The reason that these costs are easy to forget is because when they’re automatically taken out of your account, you don’t have to manually process them. Out of sight and out of mind – these nasty “surprises” then can land you in hot water when cashflow is tight.

One outgoing you should always factor in is your salary. Many business owners tend to pay themselves last. But don’t forget it and build it in. Because if you can’t pay yourself, you don’t have a business, you have an expensive hobby.

Third quadrant: your bank balance

As soon as you have the fundamental information collated for your cashflow projections, start off with your opening balance, then deduct your expenses and reference them with the date. This is the key principle, as dates will give you the actual flow.

Once you can see how your expenses are due over the month, you know when you need to have the corresponding amount on your account.

If you have €10,000 coming in two weeks, but you find that you have a €20,000 expense due today and your credit terms are already overextended, this is not a good place to be at all… And this is very often completely preventable with the principles outlined here.

Fourth quadrant: educate yourself out of cashflow predicaments

Experience is the mother of wisdom, and experience is the name we give our mistakes. But nobody said your wisdom necessarily had to come from your own mistakes. Save yourself the trouble and the stress, and learn from others.

In my book The Savvy Woman’s Guide to Financial Freedom, I outline a scenario in which two business owners interact with their bank manager in very different ways:

Rebecca has regular contacts with her bank manager, with whom she is on first-name terms. She makes sure to regularly “touch base” with her manager, even (especially!) when times are good. When the time comes to ask for a loan to grow her business, Rebecca finds that her bank manager is very supportive.

Bridget has never met her bank manager, because she never needed to ask for anything. So their very first meeting is the one where Bridget asks for a loan. The bank manager doesn’t know her, didn’t even know she had an account with them until that morning.

Who do you think will get the loan more easily, and with it the money that will smooth out cashflow concerns?

This lesson was reiterated when a reader contacted me to say that my book had made her realize she was in Bridget’s position: all was fine in her business, but if the day came when she was to ask for €20,000, her bank wouldn’t know her.

This “mistake” never happened thanks to this reader actively educating herself and consuming relevant information.
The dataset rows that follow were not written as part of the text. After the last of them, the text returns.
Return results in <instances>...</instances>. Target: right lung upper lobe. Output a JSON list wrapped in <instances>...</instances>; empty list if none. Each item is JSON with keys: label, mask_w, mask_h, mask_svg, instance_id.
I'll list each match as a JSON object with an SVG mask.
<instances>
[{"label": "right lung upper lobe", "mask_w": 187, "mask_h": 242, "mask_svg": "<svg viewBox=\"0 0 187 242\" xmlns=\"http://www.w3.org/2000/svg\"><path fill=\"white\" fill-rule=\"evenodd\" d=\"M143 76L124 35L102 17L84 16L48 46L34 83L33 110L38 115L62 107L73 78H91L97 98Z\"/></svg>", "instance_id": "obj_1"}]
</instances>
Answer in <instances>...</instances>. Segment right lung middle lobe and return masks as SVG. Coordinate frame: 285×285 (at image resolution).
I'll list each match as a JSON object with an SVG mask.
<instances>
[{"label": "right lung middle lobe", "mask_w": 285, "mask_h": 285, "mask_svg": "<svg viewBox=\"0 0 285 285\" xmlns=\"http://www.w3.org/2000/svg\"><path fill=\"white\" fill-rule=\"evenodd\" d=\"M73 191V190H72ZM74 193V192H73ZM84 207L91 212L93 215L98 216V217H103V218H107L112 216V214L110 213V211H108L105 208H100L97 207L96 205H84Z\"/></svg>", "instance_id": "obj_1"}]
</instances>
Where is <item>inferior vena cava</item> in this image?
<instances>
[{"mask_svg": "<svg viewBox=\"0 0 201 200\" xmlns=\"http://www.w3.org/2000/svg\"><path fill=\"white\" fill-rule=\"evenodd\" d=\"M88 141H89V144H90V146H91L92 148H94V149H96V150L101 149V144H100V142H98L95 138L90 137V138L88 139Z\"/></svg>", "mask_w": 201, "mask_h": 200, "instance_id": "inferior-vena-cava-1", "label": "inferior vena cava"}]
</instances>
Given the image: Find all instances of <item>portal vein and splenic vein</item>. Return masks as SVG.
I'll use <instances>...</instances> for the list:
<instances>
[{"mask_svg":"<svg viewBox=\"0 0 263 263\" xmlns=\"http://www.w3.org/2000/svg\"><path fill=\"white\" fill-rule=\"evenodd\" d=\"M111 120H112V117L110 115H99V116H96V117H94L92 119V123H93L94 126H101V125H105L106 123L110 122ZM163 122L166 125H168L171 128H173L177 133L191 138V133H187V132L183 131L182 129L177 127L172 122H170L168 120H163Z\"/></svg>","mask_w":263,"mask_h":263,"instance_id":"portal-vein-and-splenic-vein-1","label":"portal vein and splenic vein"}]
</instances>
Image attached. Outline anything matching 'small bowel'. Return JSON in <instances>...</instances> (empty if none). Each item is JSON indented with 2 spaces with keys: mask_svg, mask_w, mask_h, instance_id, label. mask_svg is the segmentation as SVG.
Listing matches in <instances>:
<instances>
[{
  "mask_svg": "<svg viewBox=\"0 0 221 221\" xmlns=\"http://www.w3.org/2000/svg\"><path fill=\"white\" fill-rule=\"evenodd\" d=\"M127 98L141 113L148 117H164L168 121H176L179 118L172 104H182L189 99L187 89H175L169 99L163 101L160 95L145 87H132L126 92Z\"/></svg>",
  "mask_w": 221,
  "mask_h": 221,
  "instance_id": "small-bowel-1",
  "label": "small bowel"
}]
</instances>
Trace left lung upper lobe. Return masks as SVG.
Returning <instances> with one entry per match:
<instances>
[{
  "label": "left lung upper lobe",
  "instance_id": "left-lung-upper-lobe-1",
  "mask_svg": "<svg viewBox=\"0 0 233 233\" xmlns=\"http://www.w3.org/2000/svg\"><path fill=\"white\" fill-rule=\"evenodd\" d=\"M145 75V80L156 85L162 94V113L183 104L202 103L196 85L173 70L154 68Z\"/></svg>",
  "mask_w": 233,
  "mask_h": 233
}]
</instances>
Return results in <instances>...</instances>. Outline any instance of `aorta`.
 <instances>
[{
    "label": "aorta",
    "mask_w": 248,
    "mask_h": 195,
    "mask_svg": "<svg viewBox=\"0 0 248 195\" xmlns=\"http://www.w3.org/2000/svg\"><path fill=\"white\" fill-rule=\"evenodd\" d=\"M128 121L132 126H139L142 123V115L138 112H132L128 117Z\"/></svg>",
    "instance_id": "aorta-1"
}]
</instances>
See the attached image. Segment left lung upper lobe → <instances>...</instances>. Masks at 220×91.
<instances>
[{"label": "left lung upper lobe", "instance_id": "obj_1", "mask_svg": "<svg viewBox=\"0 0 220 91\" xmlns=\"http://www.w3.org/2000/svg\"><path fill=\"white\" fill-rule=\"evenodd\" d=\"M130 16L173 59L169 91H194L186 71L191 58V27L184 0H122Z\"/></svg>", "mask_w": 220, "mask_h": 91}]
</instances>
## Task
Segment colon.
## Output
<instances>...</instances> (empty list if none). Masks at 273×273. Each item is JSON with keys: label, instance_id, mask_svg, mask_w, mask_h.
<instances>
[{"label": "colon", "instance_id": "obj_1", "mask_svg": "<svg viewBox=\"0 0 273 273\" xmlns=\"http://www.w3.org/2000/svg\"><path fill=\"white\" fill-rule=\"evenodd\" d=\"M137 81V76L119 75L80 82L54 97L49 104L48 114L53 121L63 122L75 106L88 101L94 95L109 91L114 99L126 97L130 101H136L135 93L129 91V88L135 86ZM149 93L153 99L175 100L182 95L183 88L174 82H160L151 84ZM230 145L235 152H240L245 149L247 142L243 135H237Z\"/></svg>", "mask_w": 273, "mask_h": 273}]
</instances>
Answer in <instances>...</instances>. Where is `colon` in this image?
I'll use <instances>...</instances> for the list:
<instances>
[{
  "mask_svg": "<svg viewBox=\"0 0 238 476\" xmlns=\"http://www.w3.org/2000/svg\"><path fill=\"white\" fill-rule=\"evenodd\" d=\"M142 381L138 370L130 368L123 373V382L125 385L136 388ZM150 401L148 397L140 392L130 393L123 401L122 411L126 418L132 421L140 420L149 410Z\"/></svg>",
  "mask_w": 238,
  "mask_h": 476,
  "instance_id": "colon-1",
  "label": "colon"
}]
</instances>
She realized she had to develop a strategy in case she ever needed a line of credit.

So where can you get advice on business finance and cashflow? You can start with putting the steps of this blog post into action. You could also contact your local County Enterprise Board and see if they have any relevant events or documents. A more experienced business person can act as your mentor for a while and show you the pitfalls and how to avoid them. And of course a working relationship with your bank is always a good thing.

Simply researching your options and simulating scenarios is a great start. You might realise that, if push came to shove, you could charge some expenses to the credit card. It’s not ideal, but it still leaves you, say, 56 days of breathing room. That kind of knowledge, if you use it well, is what will help you navigate through tighter times.

Perhaps this exercise highlights that you will need short term credit in November – then now is the time to speak to investigate a line of credit so that you’re prepared and avoid the anxiety.

On the other hand, you may find that you will have extra money in a couple of months time – then you have the luxury of considering if you need to make some capital expenditure, can afford to take on some extra staff or simply invest in the bond or stock market.